* Problem requirements
Change every occurrence of "Sitewide Sale" to "Storewide Sale" in the entries below, leaving all other text as it is.
[Start of Attachment]
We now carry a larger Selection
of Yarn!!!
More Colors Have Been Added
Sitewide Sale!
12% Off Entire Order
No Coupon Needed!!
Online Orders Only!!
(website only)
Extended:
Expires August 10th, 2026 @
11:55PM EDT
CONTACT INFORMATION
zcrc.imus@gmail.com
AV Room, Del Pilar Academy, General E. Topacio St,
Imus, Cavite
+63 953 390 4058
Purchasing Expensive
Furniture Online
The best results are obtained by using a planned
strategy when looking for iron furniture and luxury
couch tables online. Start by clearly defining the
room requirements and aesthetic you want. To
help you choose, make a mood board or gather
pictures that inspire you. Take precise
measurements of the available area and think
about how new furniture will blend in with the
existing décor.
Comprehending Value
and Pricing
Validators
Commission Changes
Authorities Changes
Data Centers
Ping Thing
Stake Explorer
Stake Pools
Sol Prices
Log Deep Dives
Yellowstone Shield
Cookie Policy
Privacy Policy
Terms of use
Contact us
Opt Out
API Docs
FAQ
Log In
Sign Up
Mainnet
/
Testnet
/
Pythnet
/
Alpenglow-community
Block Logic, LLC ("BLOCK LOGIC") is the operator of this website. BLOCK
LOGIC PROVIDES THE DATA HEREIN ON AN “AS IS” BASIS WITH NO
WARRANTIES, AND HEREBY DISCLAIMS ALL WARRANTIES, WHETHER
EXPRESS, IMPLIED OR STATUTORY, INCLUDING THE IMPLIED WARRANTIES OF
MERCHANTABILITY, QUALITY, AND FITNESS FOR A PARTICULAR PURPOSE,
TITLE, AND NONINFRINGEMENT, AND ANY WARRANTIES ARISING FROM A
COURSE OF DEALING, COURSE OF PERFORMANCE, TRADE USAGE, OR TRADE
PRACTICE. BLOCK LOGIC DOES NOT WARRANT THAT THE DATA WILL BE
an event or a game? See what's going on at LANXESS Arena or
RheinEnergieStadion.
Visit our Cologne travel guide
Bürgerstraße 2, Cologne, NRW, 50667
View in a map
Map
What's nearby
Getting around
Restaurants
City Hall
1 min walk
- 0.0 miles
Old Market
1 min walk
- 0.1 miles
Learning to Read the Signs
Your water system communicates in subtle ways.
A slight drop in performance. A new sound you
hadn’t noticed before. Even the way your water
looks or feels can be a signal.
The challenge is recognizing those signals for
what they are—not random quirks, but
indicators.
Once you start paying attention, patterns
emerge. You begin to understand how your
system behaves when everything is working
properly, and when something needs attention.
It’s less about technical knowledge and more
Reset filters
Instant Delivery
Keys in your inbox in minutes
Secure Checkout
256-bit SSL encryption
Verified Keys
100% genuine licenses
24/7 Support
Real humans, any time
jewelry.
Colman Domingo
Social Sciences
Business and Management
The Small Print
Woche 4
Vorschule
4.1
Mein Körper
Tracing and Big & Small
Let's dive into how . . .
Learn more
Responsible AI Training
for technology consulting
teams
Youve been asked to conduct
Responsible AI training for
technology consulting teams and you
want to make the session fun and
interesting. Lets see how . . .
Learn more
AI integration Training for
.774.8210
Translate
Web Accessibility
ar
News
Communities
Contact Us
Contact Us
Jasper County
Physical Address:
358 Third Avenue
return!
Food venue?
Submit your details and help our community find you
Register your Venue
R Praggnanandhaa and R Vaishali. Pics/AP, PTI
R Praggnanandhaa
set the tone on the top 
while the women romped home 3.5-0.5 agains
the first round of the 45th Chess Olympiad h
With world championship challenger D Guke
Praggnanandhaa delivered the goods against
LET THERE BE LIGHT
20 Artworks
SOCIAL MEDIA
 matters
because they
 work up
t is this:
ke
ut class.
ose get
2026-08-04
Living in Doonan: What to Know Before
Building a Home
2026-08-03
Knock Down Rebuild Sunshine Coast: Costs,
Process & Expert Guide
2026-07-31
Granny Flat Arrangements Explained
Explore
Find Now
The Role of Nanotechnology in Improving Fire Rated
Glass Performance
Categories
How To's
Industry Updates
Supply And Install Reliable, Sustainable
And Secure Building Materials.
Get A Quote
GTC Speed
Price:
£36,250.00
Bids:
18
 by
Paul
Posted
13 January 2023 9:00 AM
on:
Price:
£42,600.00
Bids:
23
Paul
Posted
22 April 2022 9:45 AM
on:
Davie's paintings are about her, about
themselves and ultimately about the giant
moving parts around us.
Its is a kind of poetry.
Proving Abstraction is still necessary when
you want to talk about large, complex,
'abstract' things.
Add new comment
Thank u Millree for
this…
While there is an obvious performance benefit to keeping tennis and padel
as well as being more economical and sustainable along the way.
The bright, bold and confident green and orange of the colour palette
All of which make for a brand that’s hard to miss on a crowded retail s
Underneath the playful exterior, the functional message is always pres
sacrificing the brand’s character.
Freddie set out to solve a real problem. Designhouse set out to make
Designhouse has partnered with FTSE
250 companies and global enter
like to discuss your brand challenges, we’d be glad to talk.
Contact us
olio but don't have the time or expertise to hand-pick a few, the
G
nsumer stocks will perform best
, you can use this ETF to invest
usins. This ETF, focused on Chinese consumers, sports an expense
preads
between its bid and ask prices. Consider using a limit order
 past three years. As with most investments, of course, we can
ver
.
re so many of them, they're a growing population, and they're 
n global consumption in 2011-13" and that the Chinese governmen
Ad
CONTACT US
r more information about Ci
[End of Attachment]
* Your solution
We now carry a larger Selection
of Yarn!!!
More Colors Have Been Added
Storewide Sale!
12% Off Entire Order
No Coupon Needed!!
Online Orders Only!!
(website only)
Extended:
Expires August 10th, 2026 @
11:55PM EDT
CONTACT INFORMATION
zcrc.imus@gmail.com
AV Room, Del Pilar Academy, General E. Topacio St,
Imus, Cavite
+63 953 390 4058
Purchasing Expensive
Furniture Online
The best results are obtained by using a planned
strategy when looking for iron furniture and luxury
couch tables online. Start by clearly defining the
room requirements and aesthetic you want. To
help you choose, make a mood board or gather
pictures that inspire you. Take precise
measurements of the available area and think
about how new furniture will blend in with the
existing décor.
Comprehending Value
and Pricing
Validators
Commission Changes
Authorities Changes
Data Centers
Ping Thing
Stake Explorer
Stake Pools
Sol Prices
Log Deep Dives
Yellowstone Shield
Cookie Policy
Privacy Policy
Terms of use
Contact us
Opt Out
API Docs
FAQ
Log In
Sign Up
Mainnet
/
Testnet
/
Pythnet
/
Alpenglow-community
Block Logic, LLC ("BLOCK LOGIC") is the operator of this website. BLOCK
LOGIC PROVIDES THE DATA HEREIN ON AN “AS IS” BASIS WITH NO
WARRANTIES, AND HEREBY DISCLAIMS ALL WARRANTIES, WHETHER
EXPRESS, IMPLIED OR STATUTORY, INCLUDING THE IMPLIED WARRANTIES OF
MERCHANTABILITY, QUALITY, AND FITNESS FOR A PARTICULAR PURPOSE,
TITLE, AND NONINFRINGEMENT, AND ANY WARRANTIES ARISING FROM A
COURSE OF DEALING, COURSE OF PERFORMANCE, TRADE USAGE, OR TRADE
PRACTICE. BLOCK LOGIC DOES NOT WARRANT THAT THE DATA WILL BE
an event or a game? See what's going on at LANXESS Arena or
RheinEnergieStadion.
Visit our Cologne travel guide
Bürgerstraße 2, Cologne, NRW, 50667
View in a map
Map
What's nearby
Getting around
Restaurants
City Hall
1 min walk
- 0.0 miles
Old Market
1 min walk
- 0.1 miles
Learning to Read the Signs
Your water system communicates in subtle ways.
A slight drop in performance. A new sound you
hadn’t noticed before. Even the way your water
looks or feels can be a signal.
The challenge is recognizing those signals for
what they are—not random quirks, but
indicators.
Once you start paying attention, patterns
emerge. You begin to understand how your
system behaves when everything is working
properly, and when something needs attention.
It’s less about technical knowledge and more
Reset filters
Instant Delivery
Keys in your inbox in minutes
Secure Checkout
256-bit SSL encryption
Verified Keys
100% genuine licenses
24/7 Support
Real humans, any time
jewelry.
Colman Domingo
Social Sciences
Business and Management
The Small Print
Woche 4
Vorschule
4.1
Mein Körper
Tracing and Big & Small
Let's dive into how . . .
Learn more
Responsible AI Training
for technology consulting
teams
Youve been asked to conduct
Responsible AI training for
technology consulting teams and you
want to make the session fun and
interesting. Lets see how . . .
Learn more
AI integration Training for
.774.8210
Translate
Web Accessibility
ar
News
Communities
Contact Us
Contact Us
Jasper County
Physical Address:
358 Third Avenue
return!
Food venue?
Submit your details and help our community find you
Register your Venue
R Praggnanandhaa and R Vaishali. Pics/AP, PTI
R Praggnanandhaa
set the tone on the top 
while the women romped home 3.5-0.5 agains
the first round of the 45th Chess Olympiad h
With world championship challenger D Guke
Praggnanandhaa delivered the goods against
LET THERE BE LIGHT
20 Artworks
SOCIAL MEDIA
 matters
because they
 work up
t is this:
ke
ut class.
ose get
2026-08-04
Living in Doonan: What to Know Before
Building a Home
2026-08-03
Knock Down Rebuild Sunshine Coast: Costs,
Process & Expert Guide
2026-07-31
Granny Flat Arrangements Explained
Explore
Find Now
The Role of Nanotechnology in Improving Fire Rated
Glass Performance
Categories
How To's
Industry Updates
Supply And Install Reliable, Sustainable
And Secure Building Materials.
Get A Quote
GTC Speed
Price:
£36,250.00
Bids:
18
 by
Paul
Posted
13 January 2023 9:00 AM
on:
Price:
£42,600.00
Bids:
23
Paul
Posted
22 April 2022 9:45 AM
on:
Davie's paintings are about her, about
themselves and ultimately about the giant
moving parts around us.
Its is a kind of poetry.
Proving Abstraction is still necessary when
you want to talk about large, complex,
'abstract' things.
Add new comment
Thank u Millree for
this…
While there is an obvious performance benefit to keeping tennis and padel
as well as being more economical and sustainable along the way.
The bright, bold and confident green and orange of the colour palette
All of which make for a brand that’s hard to miss on a crowded retail s
Underneath the playful exterior, the functional message is always pres
sacrificing the brand’s character.
Freddie set out to solve a real problem. Designhouse set out to make
Designhouse has partnered with FTSE
250 companies and global enter
like to discuss your brand challenges, we’d be glad to talk.
Contact us
olio but don't have the time or expertise to hand-pick a few, the
G
nsumer stocks will perform best
, you can use this ETF to invest
usins. This ETF, focused on Chinese consumers, sports an expense
preads
between its bid and ask prices. Consider using a limit order
 past three years. As with most investments, of course, we can
ver
.
re so many of them, they're a growing population, and they're 
n global consumption in 2011-13" and that the Chinese governmen
Ad
CONTACT US
r more information about Ci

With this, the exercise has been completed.